The first problem with this "solution" is the continuation of the "Band-Aid" approach to our economic woes--a practice that becomes increasingly popular in election years. Recent studies have suggested that plants involved in arms manufacture can be converted to such necessary industries as mass transportation, solar energy, and solid waste disposal, using many of the present technologies. The federal government alone could create this change, first by reducing its own purchases of arms and restricting the sale of U.S. arms around the globe, then by offering loans to firms and communities planning conversion of munitions works. This would be similar to the Defense Production Act of 1950, which was used in just the opposite way--to convert civilian industries to armament production.

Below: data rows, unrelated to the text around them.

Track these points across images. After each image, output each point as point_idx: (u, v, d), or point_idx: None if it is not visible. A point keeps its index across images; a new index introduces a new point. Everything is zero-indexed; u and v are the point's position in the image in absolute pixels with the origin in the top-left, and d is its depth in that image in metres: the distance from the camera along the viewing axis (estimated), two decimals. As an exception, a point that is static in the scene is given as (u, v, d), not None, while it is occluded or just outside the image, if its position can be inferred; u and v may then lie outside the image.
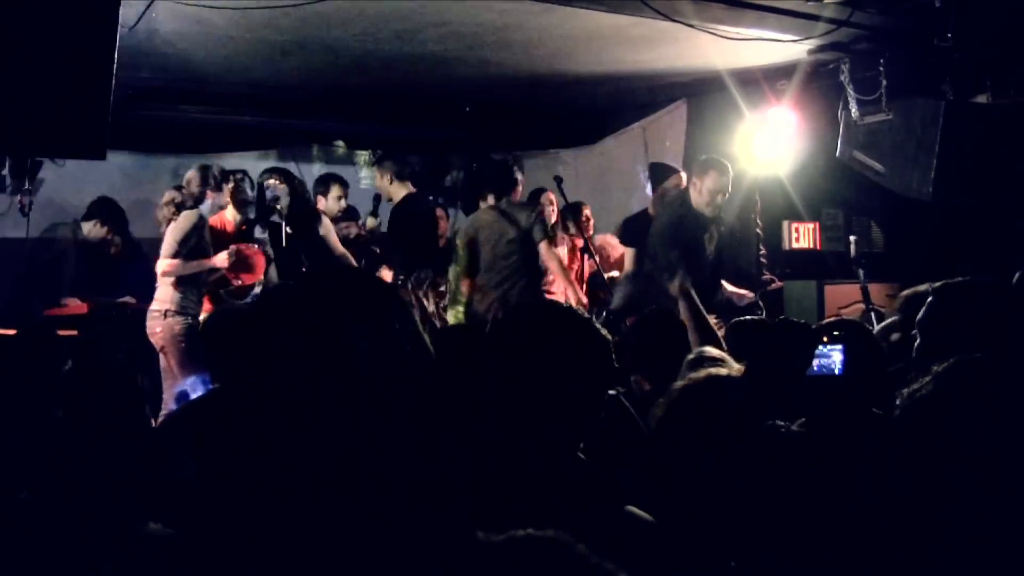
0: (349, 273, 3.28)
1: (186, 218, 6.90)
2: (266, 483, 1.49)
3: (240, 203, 7.33)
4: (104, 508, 2.39)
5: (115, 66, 5.23)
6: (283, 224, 7.21)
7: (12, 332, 5.46)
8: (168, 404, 6.47)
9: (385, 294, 1.51)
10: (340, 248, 7.64)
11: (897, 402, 1.38)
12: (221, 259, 6.91)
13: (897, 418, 1.36)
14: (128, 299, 7.73)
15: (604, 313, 7.39)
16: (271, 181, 7.45)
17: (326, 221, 7.62)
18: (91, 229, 7.91)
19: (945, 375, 1.36)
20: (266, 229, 7.41)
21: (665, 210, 7.23)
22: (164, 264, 6.77)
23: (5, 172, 7.80)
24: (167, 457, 2.88)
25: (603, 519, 1.87)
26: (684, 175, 7.68)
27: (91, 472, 2.63)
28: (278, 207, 7.29)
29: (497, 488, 1.87)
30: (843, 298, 7.79)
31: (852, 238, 7.68)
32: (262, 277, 7.29)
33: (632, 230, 7.87)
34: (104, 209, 7.95)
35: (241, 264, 7.05)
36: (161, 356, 6.77)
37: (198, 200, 7.01)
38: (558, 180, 8.20)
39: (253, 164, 8.85)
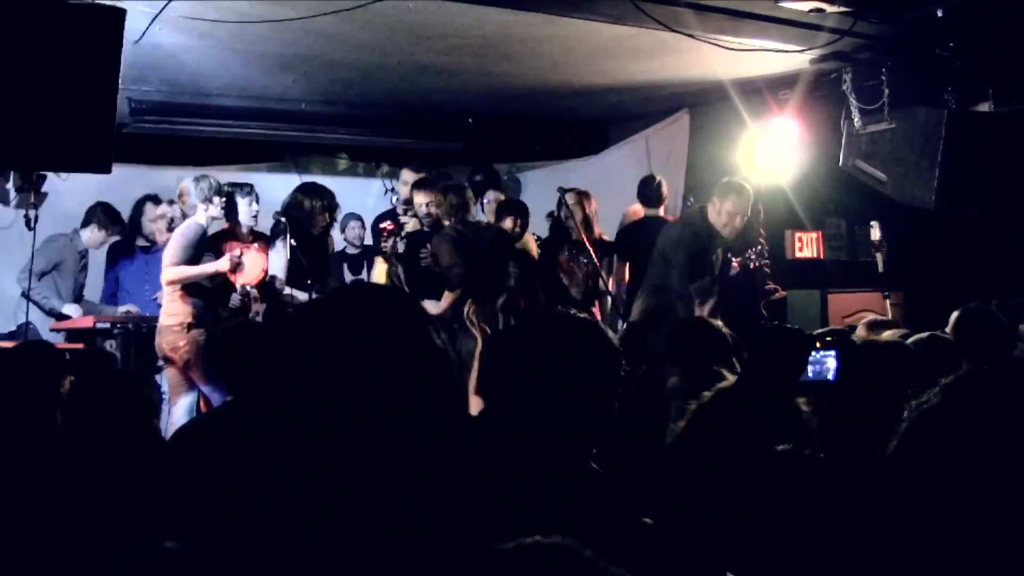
0: (370, 288, 3.30)
1: (190, 227, 6.89)
2: (280, 496, 1.50)
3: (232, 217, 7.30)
4: (115, 522, 2.40)
5: (120, 80, 5.26)
6: (288, 237, 7.23)
7: (11, 344, 5.48)
8: (176, 417, 6.47)
9: (408, 309, 1.51)
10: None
11: (905, 413, 1.39)
12: (223, 263, 6.88)
13: (904, 430, 1.36)
14: (131, 308, 7.74)
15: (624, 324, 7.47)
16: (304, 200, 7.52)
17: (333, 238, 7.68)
18: (90, 235, 7.91)
19: (953, 386, 1.37)
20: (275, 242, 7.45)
21: (682, 221, 7.37)
22: (170, 272, 6.74)
23: (10, 186, 7.85)
24: (180, 469, 2.89)
25: (613, 527, 1.88)
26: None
27: (100, 485, 2.63)
28: (283, 220, 7.33)
29: (507, 497, 1.87)
30: (847, 307, 7.80)
31: (879, 254, 7.73)
32: (265, 273, 7.27)
33: (625, 242, 8.24)
34: (101, 213, 7.96)
35: (239, 263, 7.01)
36: (170, 370, 6.75)
37: (190, 213, 7.01)
38: (561, 192, 8.24)
39: (257, 176, 8.88)
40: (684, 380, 4.27)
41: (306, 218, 7.63)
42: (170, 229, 7.20)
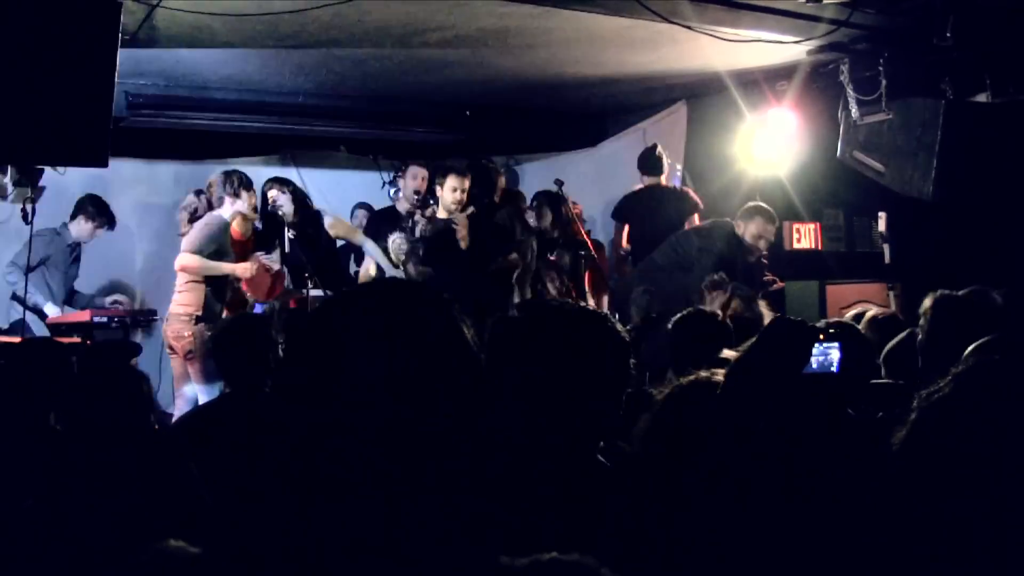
0: (376, 283, 3.28)
1: (214, 219, 6.88)
2: (278, 490, 1.48)
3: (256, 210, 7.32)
4: (112, 518, 2.39)
5: (116, 74, 5.25)
6: (286, 230, 7.23)
7: (15, 340, 5.47)
8: (180, 407, 6.47)
9: (423, 300, 1.48)
10: (371, 245, 7.59)
11: (914, 403, 1.38)
12: (245, 268, 6.86)
13: (914, 420, 1.36)
14: (120, 297, 7.71)
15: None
16: (273, 191, 7.48)
17: (334, 222, 7.63)
18: (79, 228, 7.87)
19: (964, 376, 1.37)
20: (273, 238, 7.43)
21: (717, 235, 7.47)
22: (186, 258, 6.70)
23: (7, 180, 7.81)
24: (176, 460, 2.89)
25: (620, 522, 1.87)
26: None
27: (98, 480, 2.62)
28: (281, 215, 7.32)
29: (513, 491, 1.86)
30: (844, 298, 7.80)
31: (886, 246, 7.79)
32: (271, 298, 7.26)
33: (628, 206, 8.34)
34: (89, 205, 7.92)
35: (261, 279, 7.03)
36: (176, 359, 6.74)
37: (217, 206, 7.01)
38: (559, 183, 8.24)
39: (253, 170, 8.87)
40: (674, 371, 4.25)
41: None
42: (192, 220, 7.17)
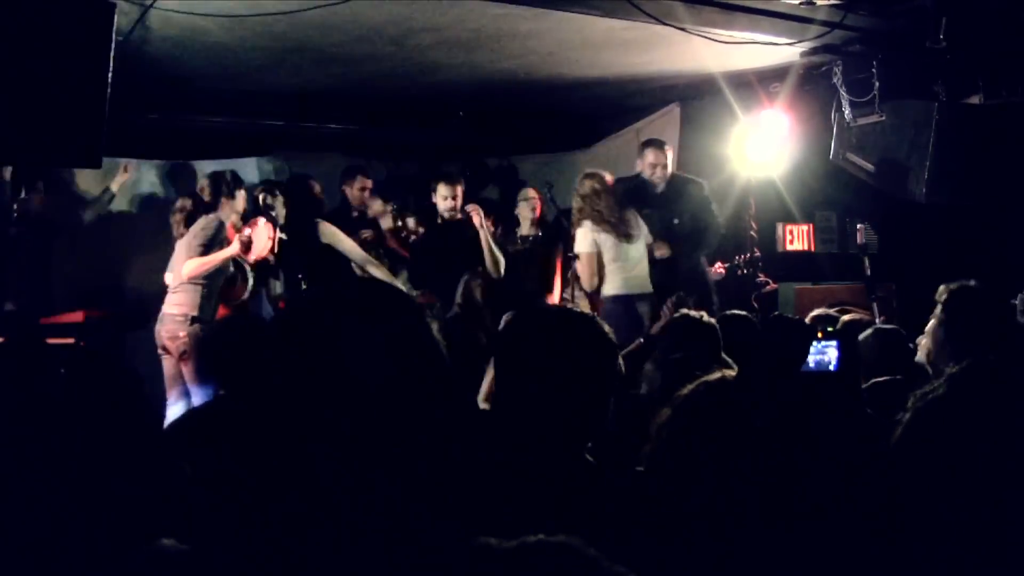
0: (357, 282, 3.28)
1: (208, 221, 6.84)
2: (270, 489, 1.49)
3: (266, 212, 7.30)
4: (111, 520, 2.39)
5: (110, 74, 5.24)
6: (277, 231, 7.20)
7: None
8: (173, 409, 6.44)
9: (396, 301, 1.50)
10: (358, 252, 7.58)
11: (909, 403, 1.39)
12: (234, 246, 6.81)
13: (909, 420, 1.37)
14: None
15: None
16: (263, 195, 7.46)
17: (326, 228, 7.57)
18: (32, 205, 7.77)
19: (960, 376, 1.37)
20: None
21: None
22: (191, 264, 6.66)
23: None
24: (171, 463, 2.88)
25: (608, 520, 1.88)
26: None
27: (96, 483, 2.62)
28: (272, 216, 7.30)
29: (503, 490, 1.87)
30: (816, 301, 7.82)
31: (865, 258, 7.86)
32: (274, 241, 7.17)
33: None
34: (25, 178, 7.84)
35: (249, 241, 6.97)
36: (168, 360, 6.70)
37: (213, 208, 6.97)
38: (548, 186, 8.23)
39: (248, 170, 8.86)
40: (657, 371, 4.25)
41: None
42: (187, 223, 7.11)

In order to establish such a program Americans must first realize that the greatest threat to our national security is not military, but rather our parasitical dependence on potentially hostile nations for energy. The solution to this problem, instead of selling fighter planes for a quick "fix" of cash that can buy a few more barrels, is a concentrated program of developing alternate energy sources (such as solar or synthetic fuels) and curbing our wasteful energy habits (by the increased use of mass transportation, for example). Only by viewing this as a crucial matter of "national security" can such a comprehensive change come about--after all, that's how we got the national highway system.

Just as distressing, the F-X decision fails once again to connect trade with foreign policy aims. As long as the U.S. continues to sell planes, tanks, and guns to any government that feels--or imagines that it feels--the hot breath of Soviet pursuit, it runs the risk of being seen as a warmongering imperialist. With the production of a fighter plane strictly for export, we step blatantly into the role of "agent of destruction," not "defender of the free world."